Ergonomics and human factors defined
“Ergonomics” can be simply defined as the practice of making the work environment safe and productive for the worker. It is aimed at enhancing a healthy relationship between humans and their working environment, ultimately reducing risk, and thereby creating a safer and more productive workplace. The process of ergonomics involves analyzing the worker, studying the tasks required and then designing an environment (processes, products, techniques) that optimizes the safety, health, comfort and performance of the worker (U.S. Department of Labor, 2018).
A “human factor” is defined as any physical or cognitive property specific to an individual or any behavior specific to humans that may influence the functioning of mechanical and technological systems. Human factor engineering is a subset of ergonomics, based solely on the relationship between the worker and his or her mechanical or technological equipment (Marras & Karwowski, 2006).

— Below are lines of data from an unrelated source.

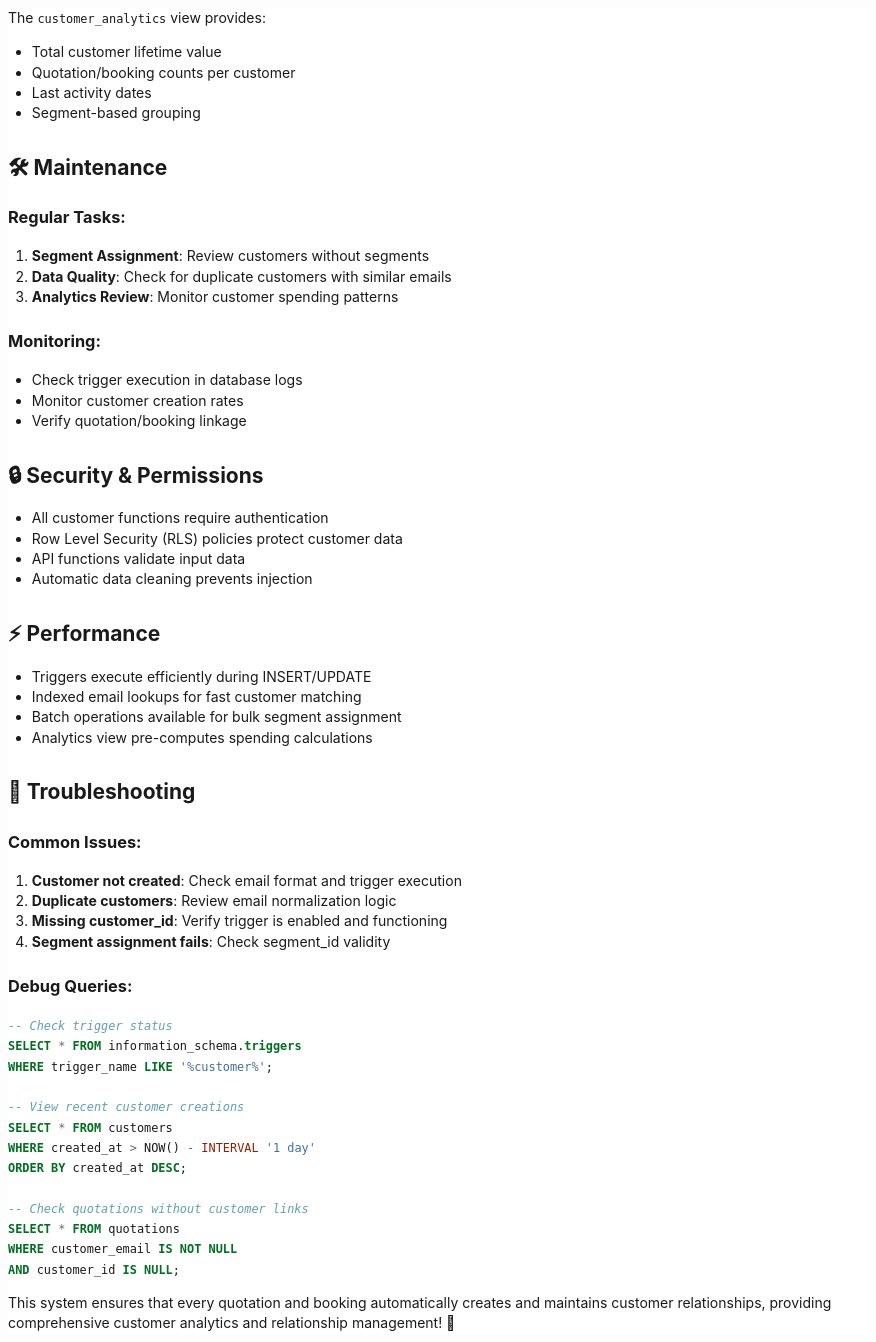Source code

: The `customer_analytics` view provides:
- Total customer lifetime value
- Quotation/booking counts per customer
- Last activity dates
- Segment-based grouping

## 🛠️ Maintenance

### Regular Tasks:
1. **Segment Assignment**: Review customers without segments
2. **Data Quality**: Check for duplicate customers with similar emails
3. **Analytics Review**: Monitor customer spending patterns

### Monitoring:
- Check trigger execution in database logs
- Monitor customer creation rates
- Verify quotation/booking linkage

## 🔒 Security & Permissions

- All customer functions require authentication
- Row Level Security (RLS) policies protect customer data
- API functions validate input data
- Automatic data cleaning prevents injection

## ⚡ Performance

- Triggers execute efficiently during INSERT/UPDATE
- Indexed email lookups for fast customer matching  
- Batch operations available for bulk segment assignment
- Analytics view pre-computes spending calculations

## 🐛 Troubleshooting

### Common Issues:

1. **Customer not created**: Check email format and trigger execution
2. **Duplicate customers**: Review email normalization logic
3. **Missing customer_id**: Verify trigger is enabled and functioning
4. **Segment assignment fails**: Check segment_id validity

### Debug Queries:

```sql
-- Check trigger status
SELECT * FROM information_schema.triggers 
WHERE trigger_name LIKE '%customer%';

-- View recent customer creations
SELECT * FROM customers 
WHERE created_at > NOW() - INTERVAL '1 day'
ORDER BY created_at DESC;

-- Check quotations without customer links
SELECT * FROM quotations 
WHERE customer_email IS NOT NULL 
AND customer_id IS NULL;
```

This system ensures that every quotation and booking automatically creates and maintains customer relationships, providing comprehensive customer analytics and relationship management! 🎉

The science of ergonomics promotes a holistic approach which considers the physical, cognitive and organizational environment. Each of these components of ergonomics has a specific set of considerations. Ergonomics draws on a number of scientific disciplines, including:
- Medical science.
These disciplines contribute to the design and evaluation of tasks, products, environments and systems in order to make them compatible with the needs, abilities and limitations of humans. Implementing the practice of ergonomics and human factors will help to maximize the safety and efficiency of any work environment and increase the productivity of workers and their organization.
Physical ergonomics considers human anatomical, anthropometric, physiological and biomechanical characteristics as they relate to physical activity (Figure 1.3). The consequences of repetitive motion, vibration, force, working postures and the environment are the most common areas of consideration for physical ergonomics. Other factors include:
- Working postures.
- Handling materials.
- Repetitive movements.
- Work-related musculoskeletal disorders (WMSDs).
- Workplace layout.
- Equipment design.
Cognitive ergonomics considers human cognitive abilities and limitations while working. Mental processes, such as perception, attention, memory, reasoning, decision-making, learning and motor response, are considered as they affect interactions among humans and other mechanical elements of a system. Cognitive ergonomics include:
- Skills training.
- Mental workload.
- Decision-making processes.
- Human-technology interaction.
- Work stress load.
- Social stress load.
- Physical training.
Organizational ergonomics considers the structures, policies and processes of any organization. The goal of organizational ergonomics is to achieve a harmonized system, taking into consideration the consequences of technology on human relationships, processes and organizations. Examples of organizational ergonomics include:
- Quality management.
- Crew resource management.
- Introduction of new work paradigms.
- Design of working times/duration.
- Work design and flow.
Each aspect of physical, cognitive and organizational ergonomics can be applied individually, or more successfully in conjunction with one another. While these lists may appear daunting in their entirety, rest assured: addressing even one area will prove beneficial in reducing injury rates.
Participatory ergonomics use the expertise of the working group, capitalizing on the knowledge and experience of the workers themselves. Emergency responders are experts in their field and, provided the appropriate knowledge, skills, tools and resources, they are most suited to design and implement solutions directed toward reducing their risk of injury. Using a participatory ergonomics approach encourages personnel to be involved in identifying, analyzing, developing and helping to implement solutions (Figure 1.4). Amplifying personnel participation in the injury prevention process helps to promote engagement and commitment to the collective mission.